■ Description of the task
If a line in the data below contains "linecap", copy it.

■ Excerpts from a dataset

'''

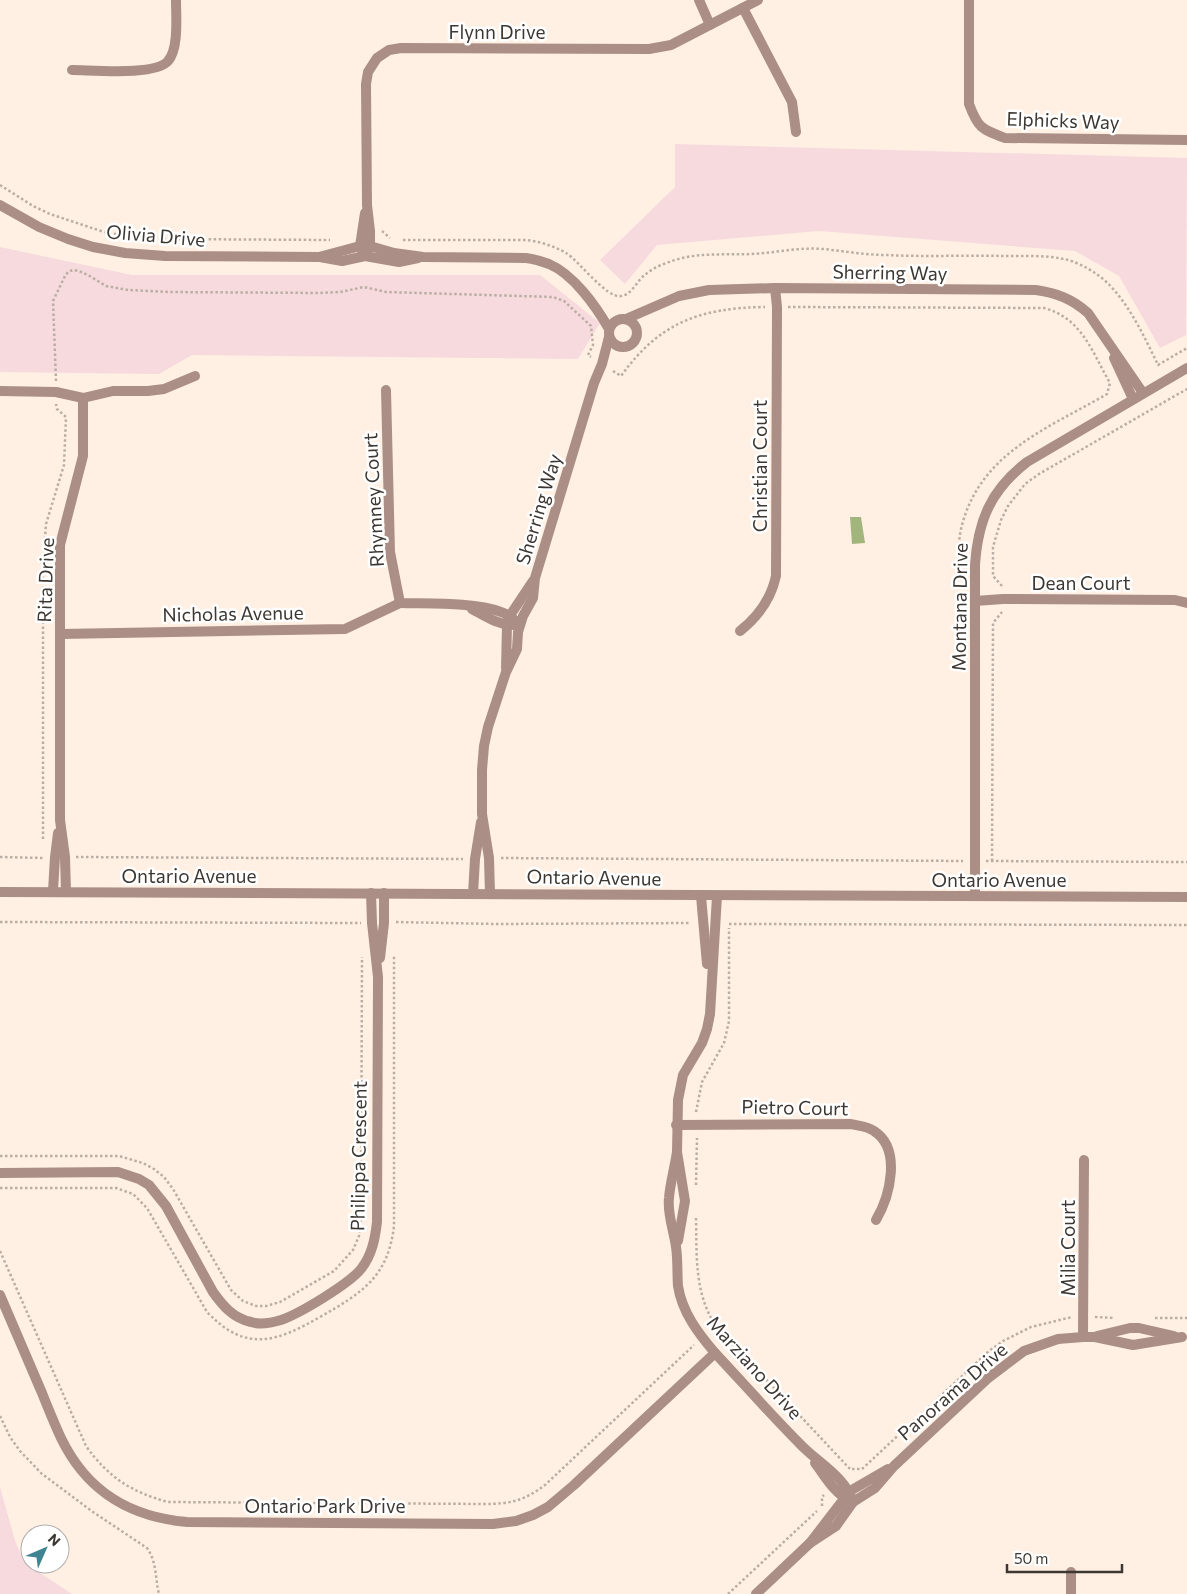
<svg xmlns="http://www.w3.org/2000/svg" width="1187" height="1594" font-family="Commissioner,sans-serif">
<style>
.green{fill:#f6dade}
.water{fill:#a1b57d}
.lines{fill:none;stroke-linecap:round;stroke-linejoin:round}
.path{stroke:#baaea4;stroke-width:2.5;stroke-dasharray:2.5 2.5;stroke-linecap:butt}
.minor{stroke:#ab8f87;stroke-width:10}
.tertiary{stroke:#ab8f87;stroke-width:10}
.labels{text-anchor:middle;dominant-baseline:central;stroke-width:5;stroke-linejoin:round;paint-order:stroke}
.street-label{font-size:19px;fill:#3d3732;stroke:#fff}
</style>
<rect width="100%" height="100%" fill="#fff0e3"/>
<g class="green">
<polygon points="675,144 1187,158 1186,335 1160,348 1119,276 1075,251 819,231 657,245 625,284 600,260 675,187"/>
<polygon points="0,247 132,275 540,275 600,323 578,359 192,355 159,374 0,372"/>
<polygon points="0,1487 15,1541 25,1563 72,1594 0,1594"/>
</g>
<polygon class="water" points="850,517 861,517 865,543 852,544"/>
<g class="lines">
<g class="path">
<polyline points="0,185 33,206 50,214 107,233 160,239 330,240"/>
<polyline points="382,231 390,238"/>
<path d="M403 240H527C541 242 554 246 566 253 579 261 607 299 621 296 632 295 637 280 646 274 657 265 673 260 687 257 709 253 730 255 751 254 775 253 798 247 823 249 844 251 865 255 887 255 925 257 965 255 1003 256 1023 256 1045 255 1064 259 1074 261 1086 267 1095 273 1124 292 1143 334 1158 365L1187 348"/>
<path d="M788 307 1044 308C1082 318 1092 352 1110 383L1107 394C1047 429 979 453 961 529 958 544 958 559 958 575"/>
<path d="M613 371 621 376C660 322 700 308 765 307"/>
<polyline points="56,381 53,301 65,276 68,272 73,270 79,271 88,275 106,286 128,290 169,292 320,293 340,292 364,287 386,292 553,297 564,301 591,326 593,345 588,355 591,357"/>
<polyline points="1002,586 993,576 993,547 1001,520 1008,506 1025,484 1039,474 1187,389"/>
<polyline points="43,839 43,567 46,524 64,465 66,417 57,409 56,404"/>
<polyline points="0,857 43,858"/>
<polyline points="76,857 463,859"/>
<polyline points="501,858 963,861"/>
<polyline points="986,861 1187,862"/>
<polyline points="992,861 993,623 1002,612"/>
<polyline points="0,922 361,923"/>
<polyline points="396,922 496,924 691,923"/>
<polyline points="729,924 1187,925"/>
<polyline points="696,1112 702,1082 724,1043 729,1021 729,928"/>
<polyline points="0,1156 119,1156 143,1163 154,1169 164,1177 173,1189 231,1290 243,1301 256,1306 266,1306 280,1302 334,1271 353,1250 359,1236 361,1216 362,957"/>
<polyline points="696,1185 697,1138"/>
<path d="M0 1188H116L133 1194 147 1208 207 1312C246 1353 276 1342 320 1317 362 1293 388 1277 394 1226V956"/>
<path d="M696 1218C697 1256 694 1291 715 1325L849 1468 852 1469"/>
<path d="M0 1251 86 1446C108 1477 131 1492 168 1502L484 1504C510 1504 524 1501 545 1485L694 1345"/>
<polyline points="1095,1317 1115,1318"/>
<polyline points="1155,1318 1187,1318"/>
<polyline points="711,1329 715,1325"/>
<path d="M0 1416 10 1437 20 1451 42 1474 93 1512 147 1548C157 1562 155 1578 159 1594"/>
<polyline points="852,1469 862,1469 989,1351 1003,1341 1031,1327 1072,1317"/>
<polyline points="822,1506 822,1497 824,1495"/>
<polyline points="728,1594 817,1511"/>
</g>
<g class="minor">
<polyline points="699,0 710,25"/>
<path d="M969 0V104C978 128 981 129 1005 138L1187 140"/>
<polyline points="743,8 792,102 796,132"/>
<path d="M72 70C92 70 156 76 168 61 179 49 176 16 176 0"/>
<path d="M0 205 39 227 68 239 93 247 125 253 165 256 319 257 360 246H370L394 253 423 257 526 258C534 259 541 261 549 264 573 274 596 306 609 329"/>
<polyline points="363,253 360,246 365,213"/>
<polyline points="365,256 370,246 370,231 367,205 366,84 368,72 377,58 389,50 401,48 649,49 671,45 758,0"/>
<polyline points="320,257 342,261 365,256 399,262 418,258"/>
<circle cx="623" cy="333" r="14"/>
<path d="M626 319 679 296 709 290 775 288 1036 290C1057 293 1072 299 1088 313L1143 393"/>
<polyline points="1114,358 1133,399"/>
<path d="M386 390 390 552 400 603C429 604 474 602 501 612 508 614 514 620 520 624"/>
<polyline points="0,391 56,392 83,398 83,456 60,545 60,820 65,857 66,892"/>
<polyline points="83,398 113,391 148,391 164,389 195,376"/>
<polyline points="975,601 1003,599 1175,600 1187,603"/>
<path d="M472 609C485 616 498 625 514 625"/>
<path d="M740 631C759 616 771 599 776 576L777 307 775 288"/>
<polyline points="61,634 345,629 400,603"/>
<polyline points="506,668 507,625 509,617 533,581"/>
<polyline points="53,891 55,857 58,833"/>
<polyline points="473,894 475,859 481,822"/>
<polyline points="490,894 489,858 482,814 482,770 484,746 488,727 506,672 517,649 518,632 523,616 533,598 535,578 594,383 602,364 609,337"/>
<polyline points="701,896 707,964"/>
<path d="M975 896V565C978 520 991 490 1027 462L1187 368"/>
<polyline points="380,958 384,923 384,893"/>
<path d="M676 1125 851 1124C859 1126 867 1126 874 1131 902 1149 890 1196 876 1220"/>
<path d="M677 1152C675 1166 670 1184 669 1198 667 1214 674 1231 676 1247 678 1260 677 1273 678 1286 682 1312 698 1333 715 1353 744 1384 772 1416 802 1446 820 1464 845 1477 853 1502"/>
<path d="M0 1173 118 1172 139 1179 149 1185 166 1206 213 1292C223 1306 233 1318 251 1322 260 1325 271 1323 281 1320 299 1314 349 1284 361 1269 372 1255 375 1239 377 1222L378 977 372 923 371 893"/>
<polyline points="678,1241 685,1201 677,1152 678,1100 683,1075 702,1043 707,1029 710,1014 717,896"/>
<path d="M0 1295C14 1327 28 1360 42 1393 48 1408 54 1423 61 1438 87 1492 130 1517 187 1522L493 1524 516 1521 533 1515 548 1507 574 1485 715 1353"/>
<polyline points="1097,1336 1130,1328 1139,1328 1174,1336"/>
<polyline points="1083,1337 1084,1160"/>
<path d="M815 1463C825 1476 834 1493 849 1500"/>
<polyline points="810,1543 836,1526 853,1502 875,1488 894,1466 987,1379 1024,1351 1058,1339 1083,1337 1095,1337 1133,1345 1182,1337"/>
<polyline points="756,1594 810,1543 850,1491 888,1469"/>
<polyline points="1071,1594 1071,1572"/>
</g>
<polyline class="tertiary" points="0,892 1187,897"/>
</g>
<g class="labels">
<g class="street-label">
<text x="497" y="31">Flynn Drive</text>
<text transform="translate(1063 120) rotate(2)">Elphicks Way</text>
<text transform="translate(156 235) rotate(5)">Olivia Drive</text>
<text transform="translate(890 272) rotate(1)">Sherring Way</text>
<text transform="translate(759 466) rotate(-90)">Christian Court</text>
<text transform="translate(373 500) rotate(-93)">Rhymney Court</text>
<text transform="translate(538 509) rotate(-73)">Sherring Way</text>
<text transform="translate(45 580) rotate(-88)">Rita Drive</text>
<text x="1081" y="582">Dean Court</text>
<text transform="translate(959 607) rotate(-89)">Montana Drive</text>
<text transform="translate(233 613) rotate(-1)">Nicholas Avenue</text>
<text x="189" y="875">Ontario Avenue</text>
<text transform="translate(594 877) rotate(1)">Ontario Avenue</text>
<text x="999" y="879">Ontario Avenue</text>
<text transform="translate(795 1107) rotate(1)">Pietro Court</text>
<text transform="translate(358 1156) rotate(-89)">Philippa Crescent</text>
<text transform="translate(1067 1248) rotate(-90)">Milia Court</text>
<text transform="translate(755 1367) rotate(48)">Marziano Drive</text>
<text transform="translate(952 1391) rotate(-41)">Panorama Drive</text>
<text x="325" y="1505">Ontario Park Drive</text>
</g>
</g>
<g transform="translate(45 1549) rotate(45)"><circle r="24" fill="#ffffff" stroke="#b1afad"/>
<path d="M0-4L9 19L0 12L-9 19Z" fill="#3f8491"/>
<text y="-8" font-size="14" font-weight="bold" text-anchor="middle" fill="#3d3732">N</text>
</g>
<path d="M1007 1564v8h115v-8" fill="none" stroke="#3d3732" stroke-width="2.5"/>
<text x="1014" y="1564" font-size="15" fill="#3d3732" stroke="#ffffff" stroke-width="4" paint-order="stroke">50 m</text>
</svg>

'''

■ Response area
.lines{fill:none;stroke-linecap:round;stroke-linejoin:round}
.path{stroke:#baaea4;stroke-width:2.5;stroke-dasharray:2.5 2.5;stroke-linecap:butt}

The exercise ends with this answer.